Эстетика Кушнера — это «ренессанс повседневности», являющий себя в частности и в таких беспрецедентных по смелости строках: «Я не мыслю, но я существую. / Существую, живу, еще как!». Повод для подобных споров с Декартом может быть самый простой: в данном случае увиденный с дачного крыльца сад с его утренней влажной «радостью дымящейся жизни». И дело тут не в каком-то необычном «праве поэта» выражать неведомое разуму. Заявлений в духе Маяковского — «Я поэт. Этим и интересен» — от Кушнера не дождешься. «Прозванье поэта всегда было дико мне», — говорит он в самом что ни на есть «зрелом возрасте», собственные стихи преимущественно называя «стишками». Хотя они-то и есть главная ценность: тетрадь стихотворений, а не фамилия на переплете. Только их диктатуре подчиняет себя поэт. С этой философии, в общем, и начиналась ленинградская «оттепельная» поэзия начала шестидесятых, ее молодой нонконформистский прибой. Любовь к изображению «обыкновенных вещей» была равнозначна для ее творцов — и для Кушнера par excellence — вдохновению. Никаким «значительным лицам» хода в это заколдованное стихами пространство не было.

Если что Кушнера и возбуждает как поэта, так это восхитительная череда случайностей в нашей, не нами расчисленной, жизни. Как будто каждое утро он получает по письму — в запечатанном конверте. Не всякий раз он вскрывается, но всякий — доставляется. Обычное для поэта дело, но Кушнер от подобного распорядка, от бесконечной повторяемости доступных обозрению мотивов не уклоняется, в уныние не впадает, соприкасаясь в этом пункте со святоотеческой философией: унылые и несчастные бессмертия не достигнут.

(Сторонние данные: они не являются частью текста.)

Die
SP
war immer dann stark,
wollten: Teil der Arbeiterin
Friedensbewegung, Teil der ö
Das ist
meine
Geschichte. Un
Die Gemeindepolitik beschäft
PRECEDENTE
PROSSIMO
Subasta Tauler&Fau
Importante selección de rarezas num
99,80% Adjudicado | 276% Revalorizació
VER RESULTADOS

Однако не стоит и обольщаться насчет присоединения поэта к какому бы то ни было каноническому вероисповеданию, вообще к чему-либо, кроме самой поэзии. Светлейшее его стихотворение в новом веке «По безлюдной Кирочной, вдоль сада…» — о ночном пении случайных встречных…

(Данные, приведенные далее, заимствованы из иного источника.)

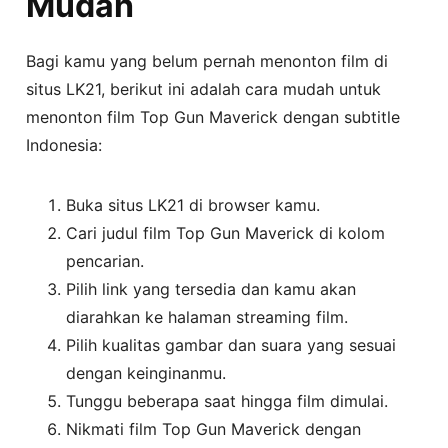
Mudah
Bagi kamu yang belum pernah menonton film di
situs LK21, berikut ini adalah cara mudah untuk
menonton film Top Gun Maverick dengan subtitle
Indonesia:
Buka situs LK21 di browser kamu.
Cari judul film Top Gun Maverick di kolom
pencarian.
Pilih link yang tersedia dan kamu akan
diarahkan ke halaman streaming film.
Pilih kualitas gambar dan suara yang sesuai
dengan keinginanmu.
Tunggu beberapa saat hingga film dimulai.
Nikmati film Top Gun Maverick dengan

На сломе тысячелетий, в полное тотальных угроз и апокалиптических прогнозов время его душевный выбор неизменен:

И насколько ж ближе внятная
Страсть влюбленного стиха,
Чем идея неопрятная
Первородного греха.

Противостояние Кушнера не задано его личной фрондой. Его оппозиционность вообще духовный проект, в бытовой реализации не нуждающийся. Но если о нем не догадаться, то в его стихах уловишь мало что. Не поймешь в них и сокровенного: «…жизнь, в каком-то главном смысле, / Акт героический вполне».

Утверждение, выношенное человеком петербургской культуры — изначально.

Имперский фасад Северной столицы, «блеск безлунный» ее белых ночей воспет Пушкиным в прологе к «Медному всаднику», и после него никогда и никто более высокой ноты в описании Петербурга взять был не в состоянии. Потому что тем же Пушкиным, в том же «Медном всаднике», была явлена собственная трагическая рефлексия на это великолепие, так или иначе переживаемая всеми значительными художниками Петербурга. Берега Невы — это одновременно и берега Стикса, долгая, бесконечная «петербургская повесть», впадающая в «Лету-Неву», как выразилась Анна Ахматова в «Поэме без героя» и как сказал Александр Кушнер об одной из своих книг: в ней «петербургские реки перетекают в летейские…».

Драматическое содержание такого типа культуры неизбежно сводится к стоянию на страже — того, что невозможно уберечь, но невозможно и утратить. «На волос был от жизни вечной, / Но — сорвалось!» — пишет Кушнер в стихотворении «Прощай, любовь!..». И что же за этим — бездна? Нет: «Ты и сейчас, отдернув руку, / Прекрасней всех!» Или — еще яснее: «Быть нелюбимым! боже мой! / Какое счастье быть несчастным!». Так и о любимых — поэтах — в пароксизме восхищения: «Какое счастье — даже панорама / Их недостатков, выстроенных в ряд!».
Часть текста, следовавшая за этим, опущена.